[[ Extracted entries open ]]
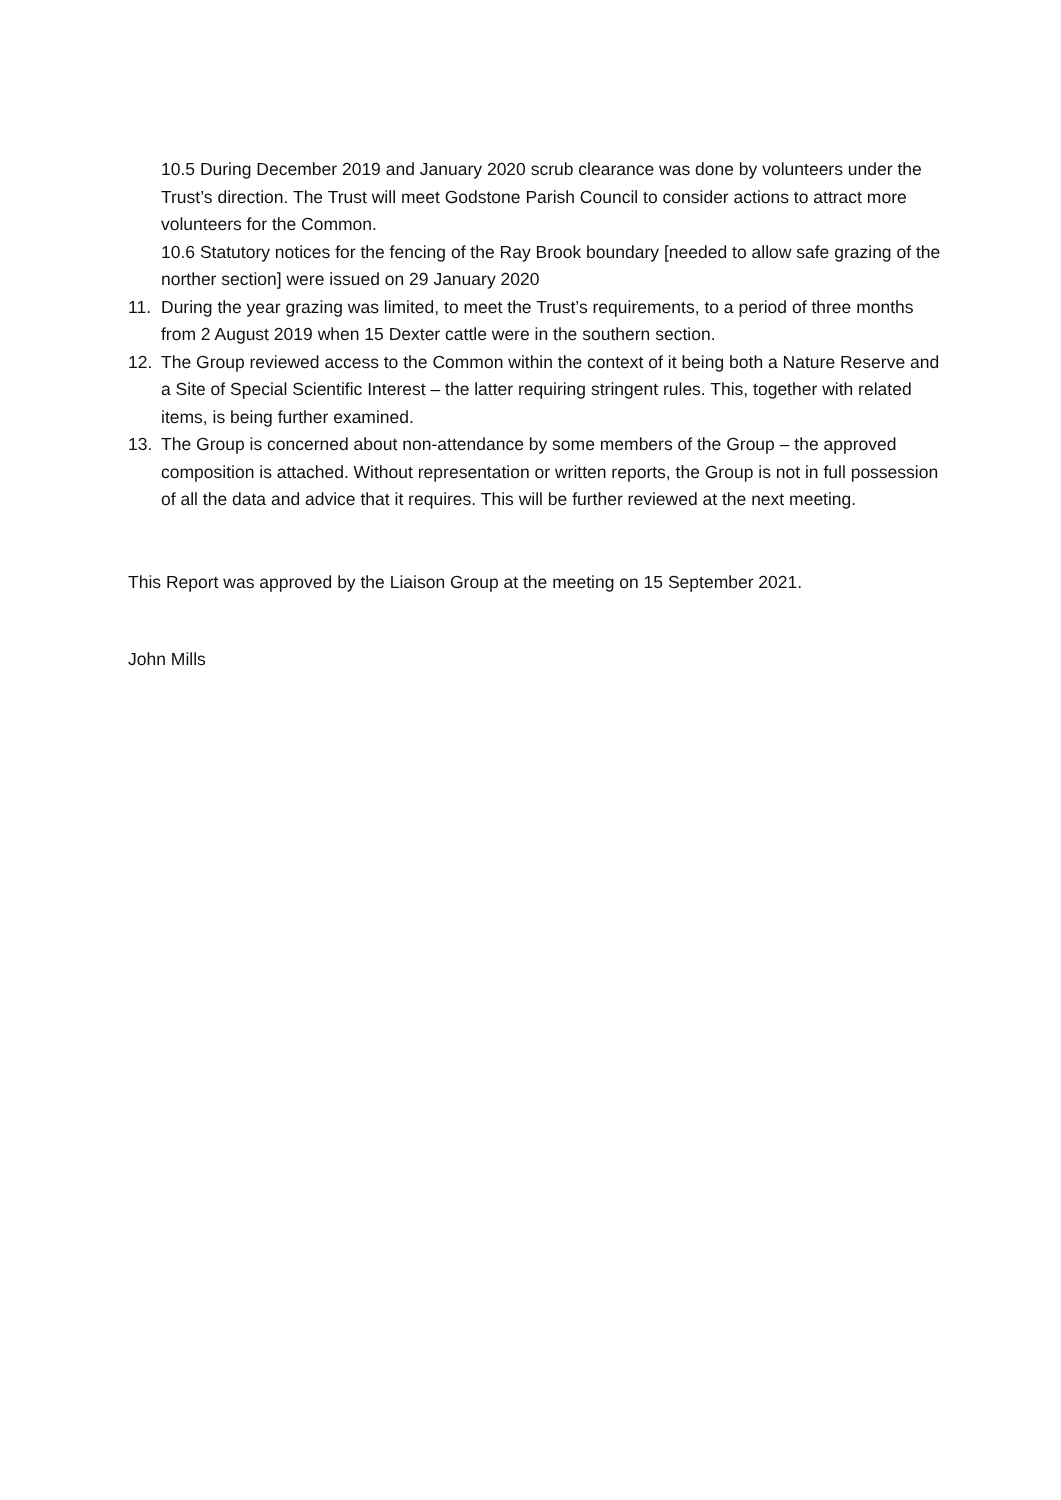10.5 During December 2019 and January 2020 scrub clearance was done by volunteers under the Trust’s direction. The Trust will meet Godstone Parish Council to consider actions to attract more volunteers for the Common.
10.6 Statutory notices for the fencing of the Ray Brook boundary [needed to allow safe grazing of the norther section] were issued on 29 January 2020
11. During the year grazing was limited, to meet the Trust’s requirements, to a period of three months from 2 August 2019 when 15 Dexter cattle were in the southern section.
12. The Group reviewed access to the Common within the context of it being both a Nature Reserve and a Site of Special Scientific Interest – the latter requiring stringent rules. This, together with related items, is being further examined.
13. The Group is concerned about non-attendance by some members of the Group – the approved composition is attached. Without representation or written reports, the Group is not in full possession of all the data and advice that it requires. This will be further reviewed at the next meeting.
This Report was approved by the Liaison Group at the meeting on 15 September 2021.
John Mills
[[ Extracted entries closed ]]
* [Task description]: A line counts if it contains the string "This"; report how many lines in the material do, giving only the number.

* [Result of the task]: 3